→ **Problem description**
Retype the data below without altering anything.

→ **Material supplied**
*** Begin section ***
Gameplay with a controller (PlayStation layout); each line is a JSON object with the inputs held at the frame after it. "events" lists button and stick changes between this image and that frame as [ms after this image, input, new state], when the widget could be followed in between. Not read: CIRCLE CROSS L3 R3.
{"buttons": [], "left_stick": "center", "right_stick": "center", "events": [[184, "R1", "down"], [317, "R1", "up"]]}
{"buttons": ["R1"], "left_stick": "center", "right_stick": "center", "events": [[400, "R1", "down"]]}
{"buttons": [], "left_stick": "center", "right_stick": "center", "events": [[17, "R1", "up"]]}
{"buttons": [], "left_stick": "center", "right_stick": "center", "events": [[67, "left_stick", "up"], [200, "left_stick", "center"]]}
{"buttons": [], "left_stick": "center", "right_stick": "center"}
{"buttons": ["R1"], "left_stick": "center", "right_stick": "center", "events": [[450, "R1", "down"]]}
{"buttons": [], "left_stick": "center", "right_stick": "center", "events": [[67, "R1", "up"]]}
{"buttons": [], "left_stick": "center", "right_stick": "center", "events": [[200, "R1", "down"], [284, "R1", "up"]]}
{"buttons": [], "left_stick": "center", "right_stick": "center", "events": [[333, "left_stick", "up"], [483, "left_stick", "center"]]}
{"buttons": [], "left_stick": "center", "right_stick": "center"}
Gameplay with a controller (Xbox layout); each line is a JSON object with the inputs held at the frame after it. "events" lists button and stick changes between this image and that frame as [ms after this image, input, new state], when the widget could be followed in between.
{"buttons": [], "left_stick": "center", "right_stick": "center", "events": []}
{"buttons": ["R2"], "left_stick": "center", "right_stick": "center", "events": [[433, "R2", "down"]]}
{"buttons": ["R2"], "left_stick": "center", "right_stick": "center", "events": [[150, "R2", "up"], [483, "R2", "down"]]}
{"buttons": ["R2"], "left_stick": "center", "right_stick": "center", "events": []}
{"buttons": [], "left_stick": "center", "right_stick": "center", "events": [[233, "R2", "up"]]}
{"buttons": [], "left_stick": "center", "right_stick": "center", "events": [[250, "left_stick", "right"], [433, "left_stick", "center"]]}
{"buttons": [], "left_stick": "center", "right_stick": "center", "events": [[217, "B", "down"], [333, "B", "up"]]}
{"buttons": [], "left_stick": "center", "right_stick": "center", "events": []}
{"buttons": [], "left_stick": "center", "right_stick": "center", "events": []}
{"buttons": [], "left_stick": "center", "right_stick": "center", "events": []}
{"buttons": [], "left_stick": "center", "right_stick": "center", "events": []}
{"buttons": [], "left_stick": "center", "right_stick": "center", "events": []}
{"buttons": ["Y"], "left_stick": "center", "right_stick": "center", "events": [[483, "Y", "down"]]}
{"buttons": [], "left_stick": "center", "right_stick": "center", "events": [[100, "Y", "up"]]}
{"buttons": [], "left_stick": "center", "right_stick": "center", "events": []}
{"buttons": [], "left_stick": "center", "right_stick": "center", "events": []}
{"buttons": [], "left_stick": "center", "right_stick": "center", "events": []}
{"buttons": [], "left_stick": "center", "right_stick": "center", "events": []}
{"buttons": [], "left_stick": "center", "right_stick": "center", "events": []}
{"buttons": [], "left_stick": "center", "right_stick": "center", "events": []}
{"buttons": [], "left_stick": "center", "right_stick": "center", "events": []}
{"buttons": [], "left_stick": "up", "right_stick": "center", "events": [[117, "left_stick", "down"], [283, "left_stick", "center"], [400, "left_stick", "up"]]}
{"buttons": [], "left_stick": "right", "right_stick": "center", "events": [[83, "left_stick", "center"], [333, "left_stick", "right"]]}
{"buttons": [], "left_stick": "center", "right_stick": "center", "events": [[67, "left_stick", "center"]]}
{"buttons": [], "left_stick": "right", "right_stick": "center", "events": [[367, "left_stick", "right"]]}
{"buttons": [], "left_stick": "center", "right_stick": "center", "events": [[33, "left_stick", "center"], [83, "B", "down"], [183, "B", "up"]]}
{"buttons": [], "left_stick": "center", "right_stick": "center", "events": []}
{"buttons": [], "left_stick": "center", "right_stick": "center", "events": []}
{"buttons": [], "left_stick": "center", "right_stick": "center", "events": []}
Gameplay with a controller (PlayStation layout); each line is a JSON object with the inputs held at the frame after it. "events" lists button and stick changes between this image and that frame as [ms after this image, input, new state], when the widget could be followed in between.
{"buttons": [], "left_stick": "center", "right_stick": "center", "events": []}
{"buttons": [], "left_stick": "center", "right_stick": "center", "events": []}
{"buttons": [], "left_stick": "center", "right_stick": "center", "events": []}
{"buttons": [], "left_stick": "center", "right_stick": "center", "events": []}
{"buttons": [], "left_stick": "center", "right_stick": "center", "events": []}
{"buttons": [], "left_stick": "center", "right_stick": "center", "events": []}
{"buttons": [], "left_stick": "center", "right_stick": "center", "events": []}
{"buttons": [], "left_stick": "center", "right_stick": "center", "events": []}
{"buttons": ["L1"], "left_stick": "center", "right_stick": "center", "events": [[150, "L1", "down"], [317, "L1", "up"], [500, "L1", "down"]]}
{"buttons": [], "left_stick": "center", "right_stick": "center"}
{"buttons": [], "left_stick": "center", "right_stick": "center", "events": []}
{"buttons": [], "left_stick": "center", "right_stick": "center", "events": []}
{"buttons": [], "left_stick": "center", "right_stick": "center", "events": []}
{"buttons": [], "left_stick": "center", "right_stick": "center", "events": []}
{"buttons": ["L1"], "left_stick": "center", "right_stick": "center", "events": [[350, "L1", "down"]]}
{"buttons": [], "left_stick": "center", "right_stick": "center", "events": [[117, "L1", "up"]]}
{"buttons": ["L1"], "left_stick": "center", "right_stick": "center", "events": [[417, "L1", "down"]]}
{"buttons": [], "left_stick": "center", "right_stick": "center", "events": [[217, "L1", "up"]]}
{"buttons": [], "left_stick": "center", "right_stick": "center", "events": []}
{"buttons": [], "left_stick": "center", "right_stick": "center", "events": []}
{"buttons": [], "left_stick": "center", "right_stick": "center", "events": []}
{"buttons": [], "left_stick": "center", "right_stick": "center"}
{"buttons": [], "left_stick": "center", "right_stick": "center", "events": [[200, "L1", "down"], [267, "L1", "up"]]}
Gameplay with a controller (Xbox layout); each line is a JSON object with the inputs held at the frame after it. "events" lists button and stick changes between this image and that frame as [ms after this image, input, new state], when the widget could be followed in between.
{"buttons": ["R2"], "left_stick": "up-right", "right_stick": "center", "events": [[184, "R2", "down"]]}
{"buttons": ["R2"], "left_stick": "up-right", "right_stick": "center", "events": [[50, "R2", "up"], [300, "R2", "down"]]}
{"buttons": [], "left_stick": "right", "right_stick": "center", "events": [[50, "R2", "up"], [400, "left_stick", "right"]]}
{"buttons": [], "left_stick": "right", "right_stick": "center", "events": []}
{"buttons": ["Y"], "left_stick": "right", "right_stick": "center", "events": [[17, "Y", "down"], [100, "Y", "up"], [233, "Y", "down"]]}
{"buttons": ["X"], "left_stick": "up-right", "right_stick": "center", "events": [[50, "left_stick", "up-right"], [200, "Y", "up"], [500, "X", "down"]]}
*** End section ***
→ **Output of the task**
Gameplay with a controller (PlayStation layout); each line is a JSON object with the inputs held at the frame after it. "events" lists button and stick changes between this image and that frame as [ms after this image, input, new state], when the widget could be followed in between. Not read: CIRCLE CROSS L3 R3.
{"buttons": [], "left_stick": "center", "right_stick": "center", "events": [[184, "R1", "down"], [317, "R1", "up"]]}
{"buttons": ["R1"], "left_stick": "center", "right_stick": "center", "events": [[400, "R1", "down"]]}
{"buttons": [], "left_stick": "center", "right_stick": "center", "events": [[17, "R1", "up"]]}
{"buttons": [], "left_stick": "center", "right_stick": "center", "events": [[67, "left_stick", "up"], [200, "left_stick", "center"]]}
{"buttons": [], "left_stick": "center", "right_stick": "center"}
{"buttons": ["R1"], "left_stick": "center", "right_stick": "center", "events": [[450, "R1", "down"]]}
{"buttons": [], "left_stick": "center", "right_stick": "center", "events": [[67, "R1", "up"]]}
{"buttons": [], "left_stick": "center", "right_stick": "center", "events": [[200, "R1", "down"], [284, "R1", "up"]]}
{"buttons": [], "left_stick": "center", "right_stick": "center", "events": [[333, "left_stick", "up"], [483, "left_stick", "center"]]}
{"buttons": [], "left_stick": "center", "right_stick": "center"}
Gameplay with a controller (Xbox layout); each line is a JSON object with the inputs held at the frame after it. "events" lists button and stick changes between this image and that frame as [ms after this image, input, new state], when the widget could be followed in between.
{"buttons": [], "left_stick": "center", "right_stick": "center", "events": []}
{"buttons": ["R2"], "left_stick": "center", "right_stick": "center", "events": [[433, "R2", "down"]]}
{"buttons": ["R2"], "left_stick": "center", "right_stick": "center", "events": [[150, "R2", "up"], [483, "R2", "down"]]}
{"buttons": ["R2"], "left_stick": "center", "right_stick": "center", "events": []}
{"buttons": [], "left_stick": "center", "right_stick": "center", "events": [[233, "R2", "up"]]}
{"buttons": [], "left_stick": "center", "right_stick": "center", "events": [[250, "left_stick", "right"], [433, "left_stick", "center"]]}
{"buttons": [], "left_stick": "center", "right_stick": "center", "events": [[217, "B", "down"], [333, "B", "up"]]}
{"buttons": [], "left_stick": "center", "right_stick": "center", "events": []}
{"buttons": [], "left_stick": "center", "right_stick": "center", "events": []}
{"buttons": [], "left_stick": "center", "right_stick": "center", "events": []}
{"buttons": [], "left_stick": "center", "right_stick": "center", "events": []}
{"buttons": [], "left_stick": "center", "right_stick": "center", "events": []}
{"buttons": ["Y"], "left_stick": "center", "right_stick": "center", "events": [[483, "Y", "down"]]}
{"buttons": [], "left_stick": "center", "right_stick": "center", "events": [[100, "Y", "up"]]}
{"buttons": [], "left_stick": "center", "right_stick": "center", "events": []}
{"buttons": [], "left_stick": "center", "right_stick": "center", "events": []}
{"buttons": [], "left_stick": "center", "right_stick": "center", "events": []}
{"buttons": [], "left_stick": "center", "right_stick": "center", "events": []}
{"buttons": [], "left_stick": "center", "right_stick": "center", "events": []}
{"buttons": [], "left_stick": "center", "right_stick": "center", "events": []}
{"buttons": [], "left_stick": "center", "right_stick": "center", "events": []}
{"buttons": [], "left_stick": "up", "right_stick": "center", "events": [[117, "left_stick", "down"], [283, "left_stick", "center"], [400, "left_stick", "up"]]}
{"buttons": [], "left_stick": "right", "right_stick": "center", "events": [[83, "left_stick", "center"], [333, "left_stick", "right"]]}
{"buttons": [], "left_stick": "center", "right_stick": "center", "events": [[67, "left_stick", "center"]]}
{"buttons": [], "left_stick": "right", "right_stick": "center", "events": [[367, "left_stick", "right"]]}
{"buttons": [], "left_stick": "center", "right_stick": "center", "events": [[33, "left_stick", "center"], [83, "B", "down"], [183, "B", "up"]]}
{"buttons": [], "left_stick": "center", "right_stick": "center", "events": []}
{"buttons": [], "left_stick": "center", "right_stick": "center", "events": []}
{"buttons": [], "left_stick": "center", "right_stick": "center", "events": []}
Gameplay with a controller (PlayStation layout); each line is a JSON object with the inputs held at the frame after it. "events" lists button and stick changes between this image and that frame as [ms after this image, input, new state], when the widget could be followed in between.
{"buttons": [], "left_stick": "center", "right_stick": "center", "events": []}
{"buttons": [], "left_stick": "center", "right_stick": "center", "events": []}
{"buttons": [], "left_stick": "center", "right_stick": "center", "events": []}
{"buttons": [], "left_stick": "center", "right_stick": "center", "events": []}
{"buttons": [], "left_stick": "center", "right_stick": "center", "events": []}
{"buttons": [], "left_stick": "center", "right_stick": "center", "events": []}
{"buttons": [], "left_stick": "center", "right_stick": "center", "events": []}
{"buttons": [], "left_stick": "center", "right_stick": "center", "events": []}
{"buttons": ["L1"], "left_stick": "center", "right_stick": "center", "events": [[150, "L1", "down"], [317, "L1", "up"], [500, "L1", "down"]]}
{"buttons": [], "left_stick": "center", "right_stick": "center"}
{"buttons": [], "left_stick": "center", "right_stick": "center", "events": []}
{"buttons": [], "left_stick": "center", "right_stick": "center", "events": []}
{"buttons": [], "left_stick": "center", "right_stick": "center", "events": []}
{"buttons": [], "left_stick": "center", "right_stick": "center", "events": []}
{"buttons": ["L1"], "left_stick": "center", "right_stick": "center", "events": [[350, "L1", "down"]]}
{"buttons": [], "left_stick": "center", "right_stick": "center", "events": [[117, "L1", "up"]]}
{"buttons": ["L1"], "left_stick": "center", "right_stick": "center", "events": [[417, "L1", "down"]]}
{"buttons": [], "left_stick": "center", "right_stick": "center", "events": [[217, "L1", "up"]]}
{"buttons": [], "left_stick": "center", "right_stick": "center", "events": []}
{"buttons": [], "left_stick": "center", "right_stick": "center", "events": []}
{"buttons": [], "left_stick": "center", "right_stick": "center", "events": []}
{"buttons": [], "left_stick": "center", "right_stick": "center"}
{"buttons": [], "left_stick": "center", "right_stick": "center", "events": [[200, "L1", "down"], [267, "L1", "up"]]}
Gameplay with a controller (Xbox layout); each line is a JSON object with the inputs held at the frame after it. "events" lists button and stick changes between this image and that frame as [ms after this image, input, new state], when the widget could be followed in between.
{"buttons": ["R2"], "left_stick": "up-right", "right_stick": "center", "events": [[184, "R2", "down"]]}
{"buttons": ["R2"], "left_stick": "up-right", "right_stick": "center", "events": [[50, "R2", "up"], [300, "R2", "down"]]}
{"buttons": [], "left_stick": "right", "right_stick": "center", "events": [[50, "R2", "up"], [400, "left_stick", "right"]]}
{"buttons": [], "left_stick": "right", "right_stick": "center", "events": []}
{"buttons": ["Y"], "left_stick": "right", "right_stick": "center", "events": [[17, "Y", "down"], [100, "Y", "up"], [233, "Y", "down"]]}
{"buttons": ["X"], "left_stick": "up-right", "right_stick": "center", "events": [[50, "left_stick", "up-right"], [200, "Y", "up"], [500, "X", "down"]]}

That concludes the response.